As for your remarks on the various brands , I am 77 years old this coming April and have had many sears blowers over the years . I lived for many years right near the Fernie ski mountain where there was tons of snow . I moved to where I am now because there is not near as much but some years are worse than others. 
I can honestly say that of all the Sears blowers I have had over the years this is the first time I have needed a single repair on one . If it hadn't been that the shear pins didn't do what they are supposed to do I would still be using that one. I would buy another Sears product in a heartbeat because of great products and warranty (as far as I am concerned) .

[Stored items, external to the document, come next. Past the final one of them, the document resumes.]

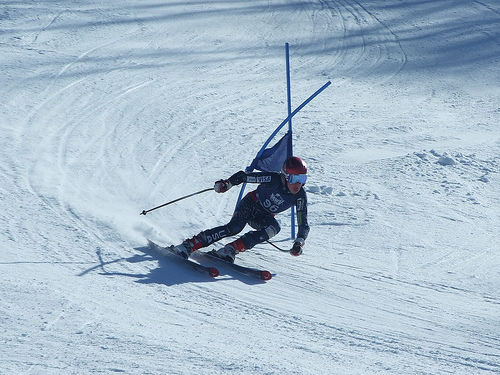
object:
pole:
[136, 185, 226, 219]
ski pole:
[138, 180, 216, 239]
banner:
[237, 41, 331, 194]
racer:
[167, 156, 310, 263]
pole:
[266, 236, 293, 254]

Back to my question about the shear bolts . Does anyone know if those sets of four with the clips instead of nuts are any softer steel than the original ones they put in ? I wouldn't like to have this happen again all on account of those bolts not shearing as they should.


----------



## William Young (Dec 31, 2012)

fronos4 said:


> One thing to keep in mind regarding shear bolts, its main purpose is to prevent damage to the augers and/or gear box in the event it (the auger) strikes a hard object (i.e. curb, chunk of ice, etc.) it won't necessarily protect the impeller if the object is small enough to bypass the augers but large/hard enough to inflict damage to the impeller.
> 
> I think most use roll pins to secure the impeller to the shaft. I'm not sure why shear type bolts aren't used at the impeller, but that's not a bad idea.
> 
> The shear bolt on mine are just snug enough that that they don't rattle


Thanks for your reply.
I was typing my previous message when yours came in.

Yes , it is four shear bolts on mine and no roll pins . I didn't even see what I hit under the snow so it obviously got thrown clear but I am disappointed that if it momentarily lodged enough to do the damage it did, it should have sheared a bolt instead of putting the machine out of commission . I have replaced a few shear pins over the years but this time it didn't happen .


----------



## Simplicity Solid 22 (Nov 27, 2012)

I believe your craftsman is a rebadged Poulan/Husqvarna. Not sure on that shear bolt procedure every brand is different. Are you sure those are the proper shear bolt?? I have always heard there should be a little play in shear bolts and not to over tighten them but again always go by your brand's manual....


----------